Sinemada kadınların sesini yükselttiği filmler
Özel Sinema Kulübü Sinemia, 8 Mart Dünya Kadınlar Günü öncesinde, dünya ve Türkiye’deki kadınların sesini sinema aracılığıyla duyuran yapımları derledi.
Şalvar davası (1983)
Film kadınların karnından sıpanın, sırtından sopanın eksik edilmediği bir köyde geçer. Köyün eski güzellerinden Elif’in taze dul olarak oraya geri dönmesiyle kıyamet kopar. Köyün erkekleri ile kadınları arasında ipler gerilir, kadının fendi erkeği yenecektir.
Çılgın Max: Öfkeli Yollar (Mad Max : Fury Road, 2015)
Geriye bir avuç doğal kaynak kalmış, onunla beraber de ne kadar kaynak varsa hepsini elinde tutan bir Tiran lideri ve onun karılarını alıp kaçıran imparator Furiosa. Kadın dayanışmasında Mad Max'in tarafı bellidir.
Orlando (1992)
Virginia Woolf'un aynı adlı romanında uyarlanmış, 4 asırlık bir sürece yayılarak cinsel kimlikleri inceleyen oldukça ilginç bir film.Cinsiyet meselesi aynı oyuncu üzerinden, cinsiyeti değişerek irdeleniyor.
Uçurtmayı Vurmasınlar (1989)
Özgürlüğün ne olduğunu en güzel anlatan filmlerden. İnci'si, Barış'ı ile demir parmaklıkların ardında bir avuç kadının yanı başına çekiyor sizi,onlarla birlikte kah kahkahalara kah hıçkırıklara boğuyor. Filmin umudu olan Barış'ın varlığı ise sözcüklerle anlatılabilecek gibi değil.
Karamel (Caramel, 2007)
Beyrut’ta güzellik salonunda bir araya gelen 4 farklı kadının sevimli, renkli, sıcacık hikayelerine şahit oluyoruz. Yönetmeni ve başrol oyuncusu Nadine Labaki filmi öyle içten çekmiş ki, izlerken kendinizi mahallenizde hissedebilirsiniz.

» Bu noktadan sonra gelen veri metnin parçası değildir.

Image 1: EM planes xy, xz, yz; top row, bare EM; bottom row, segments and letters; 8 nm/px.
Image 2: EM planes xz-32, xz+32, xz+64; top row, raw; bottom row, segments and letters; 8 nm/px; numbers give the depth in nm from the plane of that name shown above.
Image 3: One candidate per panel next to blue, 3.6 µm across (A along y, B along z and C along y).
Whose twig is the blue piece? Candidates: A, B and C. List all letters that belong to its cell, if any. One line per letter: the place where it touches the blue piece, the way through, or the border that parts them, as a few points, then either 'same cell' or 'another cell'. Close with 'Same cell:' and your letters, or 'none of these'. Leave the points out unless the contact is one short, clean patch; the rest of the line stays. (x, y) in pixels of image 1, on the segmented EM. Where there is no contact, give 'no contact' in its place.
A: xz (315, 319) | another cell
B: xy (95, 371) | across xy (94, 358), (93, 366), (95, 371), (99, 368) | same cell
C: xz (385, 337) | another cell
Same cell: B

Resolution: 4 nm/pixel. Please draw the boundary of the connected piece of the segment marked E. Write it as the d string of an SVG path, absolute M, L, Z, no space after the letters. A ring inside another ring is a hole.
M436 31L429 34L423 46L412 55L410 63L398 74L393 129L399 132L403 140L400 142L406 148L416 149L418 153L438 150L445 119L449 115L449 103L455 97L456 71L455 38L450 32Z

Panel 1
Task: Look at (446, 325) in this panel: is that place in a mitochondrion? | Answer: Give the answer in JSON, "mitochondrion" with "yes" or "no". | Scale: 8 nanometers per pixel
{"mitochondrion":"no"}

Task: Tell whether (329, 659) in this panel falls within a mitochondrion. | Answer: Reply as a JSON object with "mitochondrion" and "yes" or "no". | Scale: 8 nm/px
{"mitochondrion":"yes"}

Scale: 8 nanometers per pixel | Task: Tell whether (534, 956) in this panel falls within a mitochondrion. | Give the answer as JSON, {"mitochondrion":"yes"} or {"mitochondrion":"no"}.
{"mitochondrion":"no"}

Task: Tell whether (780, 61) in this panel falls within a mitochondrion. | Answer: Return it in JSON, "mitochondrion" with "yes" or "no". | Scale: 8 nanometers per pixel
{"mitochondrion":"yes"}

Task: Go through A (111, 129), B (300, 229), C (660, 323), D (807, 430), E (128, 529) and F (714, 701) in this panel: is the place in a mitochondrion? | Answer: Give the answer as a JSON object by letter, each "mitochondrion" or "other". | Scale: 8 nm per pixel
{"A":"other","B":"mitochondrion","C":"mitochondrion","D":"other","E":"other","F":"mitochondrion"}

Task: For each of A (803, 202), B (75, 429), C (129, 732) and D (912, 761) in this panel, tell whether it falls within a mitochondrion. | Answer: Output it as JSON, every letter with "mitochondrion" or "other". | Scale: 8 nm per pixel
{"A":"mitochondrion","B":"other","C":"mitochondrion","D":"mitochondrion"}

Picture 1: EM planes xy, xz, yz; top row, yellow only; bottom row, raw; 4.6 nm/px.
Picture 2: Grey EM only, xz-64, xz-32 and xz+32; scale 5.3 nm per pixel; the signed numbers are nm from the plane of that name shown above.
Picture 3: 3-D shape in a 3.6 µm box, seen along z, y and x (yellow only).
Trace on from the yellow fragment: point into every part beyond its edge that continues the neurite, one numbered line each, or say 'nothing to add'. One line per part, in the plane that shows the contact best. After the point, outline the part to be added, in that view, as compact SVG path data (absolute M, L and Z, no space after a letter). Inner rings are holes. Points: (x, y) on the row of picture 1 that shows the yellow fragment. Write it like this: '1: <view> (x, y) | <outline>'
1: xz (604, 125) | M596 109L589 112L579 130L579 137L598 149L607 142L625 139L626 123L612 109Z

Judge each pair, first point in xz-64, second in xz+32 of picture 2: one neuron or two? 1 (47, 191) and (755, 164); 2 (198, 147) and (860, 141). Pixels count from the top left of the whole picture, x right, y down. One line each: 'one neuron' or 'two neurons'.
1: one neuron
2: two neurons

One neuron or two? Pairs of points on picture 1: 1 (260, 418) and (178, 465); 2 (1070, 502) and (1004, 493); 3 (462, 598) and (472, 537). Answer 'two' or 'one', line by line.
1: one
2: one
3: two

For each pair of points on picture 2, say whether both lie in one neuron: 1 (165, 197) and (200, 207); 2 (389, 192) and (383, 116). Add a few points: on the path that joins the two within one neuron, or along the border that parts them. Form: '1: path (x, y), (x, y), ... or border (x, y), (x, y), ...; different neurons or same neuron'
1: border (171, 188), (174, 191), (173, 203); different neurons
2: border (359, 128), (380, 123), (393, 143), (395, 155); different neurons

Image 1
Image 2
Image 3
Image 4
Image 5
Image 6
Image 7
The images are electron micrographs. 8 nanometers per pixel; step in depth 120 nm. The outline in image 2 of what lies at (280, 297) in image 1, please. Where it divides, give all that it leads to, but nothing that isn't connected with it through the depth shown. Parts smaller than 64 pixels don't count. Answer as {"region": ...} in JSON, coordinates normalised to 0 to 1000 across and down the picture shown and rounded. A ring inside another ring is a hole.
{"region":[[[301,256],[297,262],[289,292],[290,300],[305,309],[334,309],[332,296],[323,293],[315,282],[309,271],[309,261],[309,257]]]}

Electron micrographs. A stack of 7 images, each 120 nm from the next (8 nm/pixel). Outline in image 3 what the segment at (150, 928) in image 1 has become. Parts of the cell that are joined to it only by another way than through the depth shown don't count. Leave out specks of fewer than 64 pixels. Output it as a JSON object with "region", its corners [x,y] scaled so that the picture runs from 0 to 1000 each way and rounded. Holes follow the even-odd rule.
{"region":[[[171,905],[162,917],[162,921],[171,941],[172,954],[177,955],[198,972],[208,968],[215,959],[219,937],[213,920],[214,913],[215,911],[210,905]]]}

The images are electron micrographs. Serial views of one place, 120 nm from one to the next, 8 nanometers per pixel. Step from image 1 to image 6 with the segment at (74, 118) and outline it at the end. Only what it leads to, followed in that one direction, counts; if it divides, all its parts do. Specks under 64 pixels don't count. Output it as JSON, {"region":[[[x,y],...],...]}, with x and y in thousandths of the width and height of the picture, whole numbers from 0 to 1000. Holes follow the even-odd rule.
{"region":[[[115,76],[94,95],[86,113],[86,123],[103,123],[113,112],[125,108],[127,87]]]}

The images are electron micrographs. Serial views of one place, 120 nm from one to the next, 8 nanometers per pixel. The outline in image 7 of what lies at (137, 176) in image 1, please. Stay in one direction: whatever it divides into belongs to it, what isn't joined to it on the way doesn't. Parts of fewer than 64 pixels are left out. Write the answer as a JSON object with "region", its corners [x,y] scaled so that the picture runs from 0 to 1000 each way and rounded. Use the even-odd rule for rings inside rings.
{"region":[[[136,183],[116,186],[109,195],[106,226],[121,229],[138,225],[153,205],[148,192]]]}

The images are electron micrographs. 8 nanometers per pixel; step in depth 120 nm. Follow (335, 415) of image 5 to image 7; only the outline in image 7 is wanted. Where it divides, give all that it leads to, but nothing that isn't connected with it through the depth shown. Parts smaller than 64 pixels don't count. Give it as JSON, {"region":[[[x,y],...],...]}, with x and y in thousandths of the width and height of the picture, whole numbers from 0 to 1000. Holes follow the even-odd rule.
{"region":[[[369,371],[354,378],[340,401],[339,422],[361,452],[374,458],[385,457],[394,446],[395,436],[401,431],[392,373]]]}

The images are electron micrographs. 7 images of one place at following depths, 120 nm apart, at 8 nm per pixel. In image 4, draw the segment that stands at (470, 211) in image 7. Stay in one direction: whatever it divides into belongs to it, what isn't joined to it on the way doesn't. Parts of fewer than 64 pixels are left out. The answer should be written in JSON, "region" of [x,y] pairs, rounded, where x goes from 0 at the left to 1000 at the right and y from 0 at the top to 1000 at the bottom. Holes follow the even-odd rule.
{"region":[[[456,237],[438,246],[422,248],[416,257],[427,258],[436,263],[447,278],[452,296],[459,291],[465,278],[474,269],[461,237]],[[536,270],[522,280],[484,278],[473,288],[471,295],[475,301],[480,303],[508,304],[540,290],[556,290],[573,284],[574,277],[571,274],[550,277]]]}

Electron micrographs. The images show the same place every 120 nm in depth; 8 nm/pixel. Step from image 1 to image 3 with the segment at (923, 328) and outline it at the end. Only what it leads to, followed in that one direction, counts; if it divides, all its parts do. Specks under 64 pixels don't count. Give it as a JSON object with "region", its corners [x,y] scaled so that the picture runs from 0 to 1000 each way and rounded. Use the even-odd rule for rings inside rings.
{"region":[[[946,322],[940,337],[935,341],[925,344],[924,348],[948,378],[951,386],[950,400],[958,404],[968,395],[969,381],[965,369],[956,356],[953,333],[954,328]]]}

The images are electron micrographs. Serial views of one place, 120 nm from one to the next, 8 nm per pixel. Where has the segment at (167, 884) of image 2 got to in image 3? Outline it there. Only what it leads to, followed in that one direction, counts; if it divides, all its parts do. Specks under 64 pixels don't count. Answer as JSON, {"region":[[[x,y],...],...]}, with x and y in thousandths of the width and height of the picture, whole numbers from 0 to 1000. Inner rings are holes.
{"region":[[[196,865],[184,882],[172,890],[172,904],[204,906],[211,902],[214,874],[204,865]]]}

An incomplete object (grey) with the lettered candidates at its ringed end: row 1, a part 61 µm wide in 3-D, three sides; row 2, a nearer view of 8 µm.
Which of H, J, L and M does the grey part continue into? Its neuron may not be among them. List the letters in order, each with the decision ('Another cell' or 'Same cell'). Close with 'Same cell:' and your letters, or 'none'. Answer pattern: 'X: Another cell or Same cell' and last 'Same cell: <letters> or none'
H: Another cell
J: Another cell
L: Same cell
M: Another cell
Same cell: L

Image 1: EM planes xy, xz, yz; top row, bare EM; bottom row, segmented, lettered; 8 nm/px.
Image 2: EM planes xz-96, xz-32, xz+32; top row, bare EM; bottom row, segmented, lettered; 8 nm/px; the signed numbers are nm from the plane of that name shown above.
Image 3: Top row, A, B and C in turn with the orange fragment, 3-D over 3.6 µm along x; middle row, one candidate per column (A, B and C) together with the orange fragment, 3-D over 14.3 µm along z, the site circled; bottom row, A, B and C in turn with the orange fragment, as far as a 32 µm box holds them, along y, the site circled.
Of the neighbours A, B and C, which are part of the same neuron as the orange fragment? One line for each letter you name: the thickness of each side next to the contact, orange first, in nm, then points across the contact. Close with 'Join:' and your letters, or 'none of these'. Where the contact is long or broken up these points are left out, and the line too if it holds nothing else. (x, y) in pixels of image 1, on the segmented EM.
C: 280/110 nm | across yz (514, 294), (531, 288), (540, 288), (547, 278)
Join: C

Thelma ve Louise (Thelma & Louise, 1991)
Yaşadıkları hayatın dayattığı şartlar arasında sıkışıp kalmış iki kadının yolculuk üzerinden özgürleşme öyküsünü anlatan Thelma ve Louise, kadın filmleri arasında bir klasiktir. Yol boyunca başlarına gelen her türlü zorlukla mücadele ederek, kendi duvarlarını yıkarlar.
Kadının Adı Yok (1988)
Duygu Asena’nın aynı adlı romanından uyarlanan, Atıf Yılmaz'ın yönettiği film günümüzde de güncelliğini koruyor. Filmde bir kadının, çocukluğundan bu yana, başta babasından sonra toplumdaki erkeklerden gördüğü baskı ve şiddeti anlama ve anlamlandırma çabasını izliyoruz.
Şeytan Marka Giyer (The Devil Wears Prada, 2006)
Film çok güncel bir gündeme, modern kölelik sistemine parmak basıyor. Sistemin kadına dayattığı sıfır beden olma, topuklu giyinme, sürekli makyaj gezmek gibi her an bakımlı ve alımlı olma koşullarını, esprili ve akıcı bir dille anlatıyor.
Yedi Kocalı Hürmüz (2009)
Sadık Şendil tarafından 1971 yılında yazılan tiyatro oyunu Yedi Kocalı Hürmüz. 2009 yılında Ezel Akay tarafından sinemaya uyarlandı. Hikaye, kendini kadının toplumdaki yerini belirlemeye adamış eril söyleme karşı çıkıyor. Üstelik de bunu şıkır şıkır, çok keyifli bir şekilde yapıyor.
Küçük Kadınlar (Little Women, 1994)
Babaları savaşta olan 4 kız kardeş ve annelerinin öyküsü. Joe, Meg, Beth ve Amy'nin duygulu, sevgi, fedakarlık, inat, başarı dolu öykülerini anlatan, tüm aile toplaşıp izlenesi bir klasik. En güzel kız kardeşlik öyküsü.
Persepolis (2007)
Marjane Satrapi'nin çizgi roman olarak yazılmış otobiyografik öyküsünden uyarlanan Persepolis’te İran İslam Devrimiyle değişen yaşamları ve artan baskıyı, laf altında kalmayan, özgür ruhlu, erken ergenleşmiş bir kız çocuğu olan Marjane'in gözünden seyrediyoruz.
Aaahh Belinda (1986)
Başrolünü Müjde Ar'ın üstlendiği Atıf Yılmaz filmi, birbirinden çok farklı iki kadının hayatına bakmamızı sağlıyor. Biri geleneksel kadın rollerine burun kıvıran bir tiyatro oyuncusu, diğeri kendini ailesini memnun etmeye adamış bir ev kadını olan bu iki kadının ortak yönü nedir sizce?
Prenses Mononoke (Prenses Mononoke, 1997)
Miyazaki'nin belki de en iyi animasyonlarından. Sinemaya kazandırılmış bir başyapıt.Orman canlıları ile, doğayı hızlı ve acımasızca tüketen insanlar arasında mücadeleyi anlatıyor. Evet, kahramanımız bir prenses!